Watch NASA Launch Its Sun-Skimming Parker Solar Probe

Watch NASA Launch Its Sun-Skimming Parker Solar Probe

The Parker Solar Probe blasted off from Cape Canaveral Air Force Station in Florida on Sunday, setting itself on course to become both the fastest human craft ever launched (in the neighbourhood of 692,018km per hour) and the first to probe the outer corona of the sun.

Per the BBC, NASA has since confirmed the probe successfully separated from its rocket and is proceeding on its mission as intended.

The $US1.5 billion Parker probe will pass by the sun as close as 3.83 million miles from its visible surface, the photosphere—a number that sounds large in absolute terms but is nonetheless close enough to the star to expose it to temperatures of nearly 2,500 degrees Fahrenheit (1,377 degrees Celsius). According to NASA, the spacecraft is protected from solar radiation by a 13cm-thick carbon-composite shield, which despite weighing just 73kg should allow onboard instruments to operate at room temperature even during the most intense parts of its journey.

“I realise that might not sound that close, but imagine the Sun and the Earth were a metre apart,” Johns Hopkins Applied Physics Laboratory-affiliated scientist Nicky Fox told the BBC. “Parker Solar Probe would be just 4cm away from the Sun.”
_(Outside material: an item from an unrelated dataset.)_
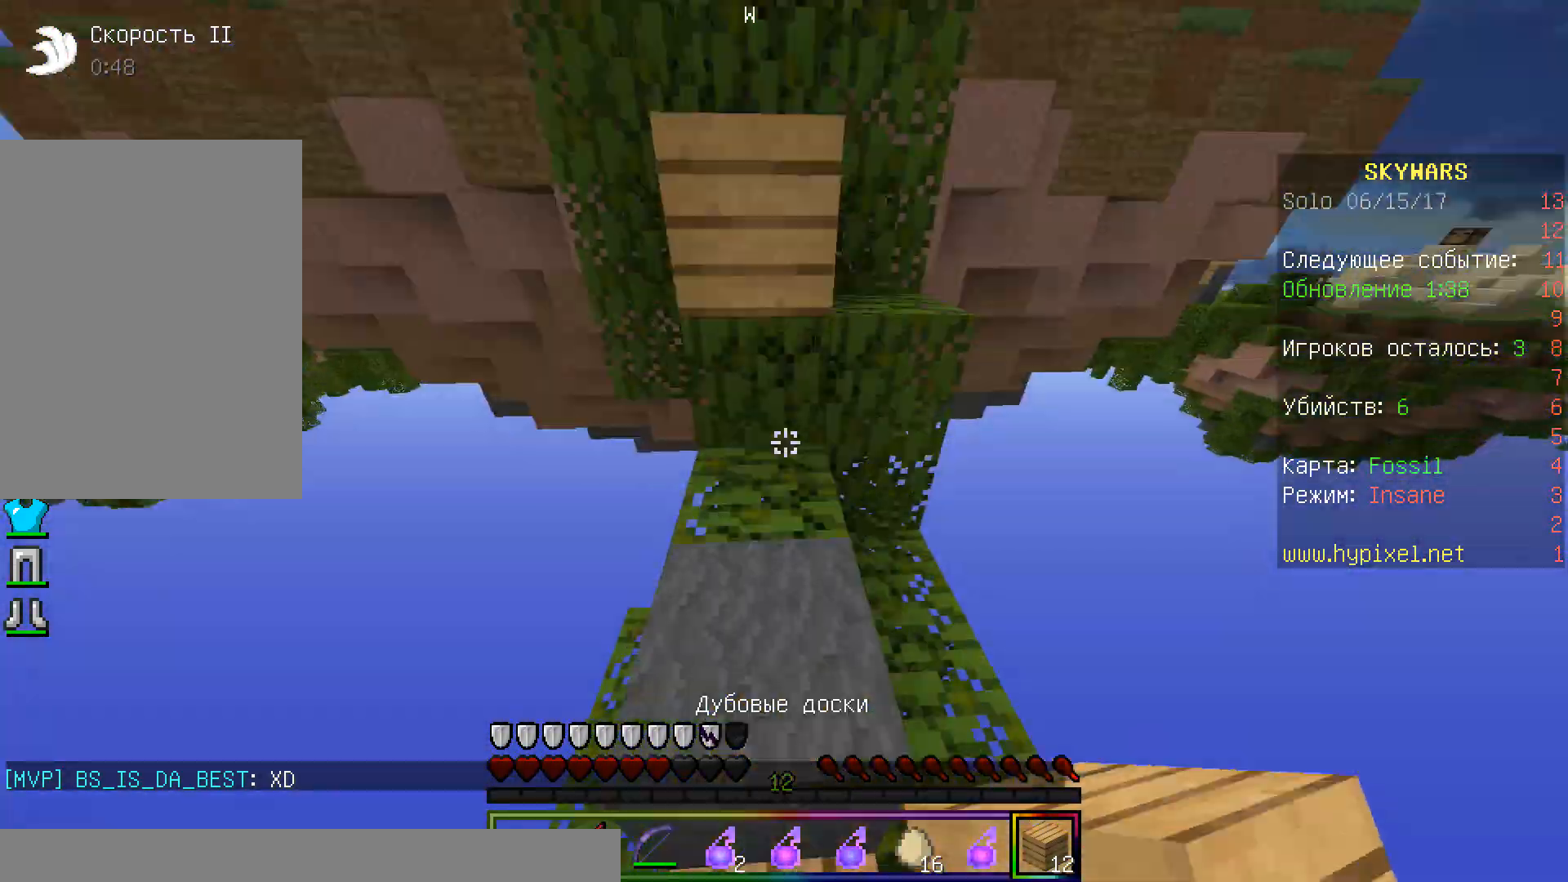
{"keys": ["w"], "mouse": [], "events": []}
The probe also carries a memory card with the names of more than 1.1 million people who submitted their names to NASA.

The craft is named after 91-year-old University of Chicago astrophysicist Eugene Parker, the first to develop theories about the solar wind. Parker was on hand for the launch.

“It’s going to be absolutely phenomenal,” NASA Chief Scientist Jim Green told Space.com. “We’ve been wanting to do this for 60 years, ever since Eugene Parker got up and said, ‘I believe the sun is outgassing.”

Parker is expected to solve two longstanding solar mysteries, the first of which is how the solar wind accelerates from its near-motionless state upon leaving the sun’s surface to between 1,448,410km/h to 1.8 mph by the time it hits Earth’s orbit. Mission scientist Adam Szabo told Space.com, “Something happens in the corona where it steps on the accelerator and shoots out at supersonic speeds.”

The other mystery is how the corona ranges between 1.8 million to 5.4 million degrees Fahrenheit (1-3 million degrees Celsius), far hotter than the surface of the sun itself. Previous explanations have included magnetic fields and atmospheric “tornadoes,” though the Parker probe’s close flyby should help resolve the question.

As the New York Times noted, the Parker probe’s study of the solar wind could also help Earth scientists understand the potential impacts of a coronal mass ejection, periodic releases of plasma and magnetic field from the corona that have the capacity to knock out electrical systems: 

Understanding the solar wind is of importance to scientists and policymakers because of its potential to devastate civilisation.

Occasionally, a huge explosion, called a coronal mass ejection, erupts from the sun, sending a larger-than-usual deluge of particles into space. In 1859, one of those explosions made a direct hit on Earth, disrupting telegraph wires in America and Europe. If the same thing happened today, it could cause continentwide blackouts, potentially requiring months to years to repair.

In 2012, one of NASA’s sun-watching spacecraft, Stereo-A, detected an explosion comparable to the 1859 explosion. Fortunately, it was not aimed in Earth’s direction.

The Times also noted the Parker probe will use Venus’ gravity as a sort of braking system, slowing it enough to spiral towards the sun, where it will complete 24 orbits.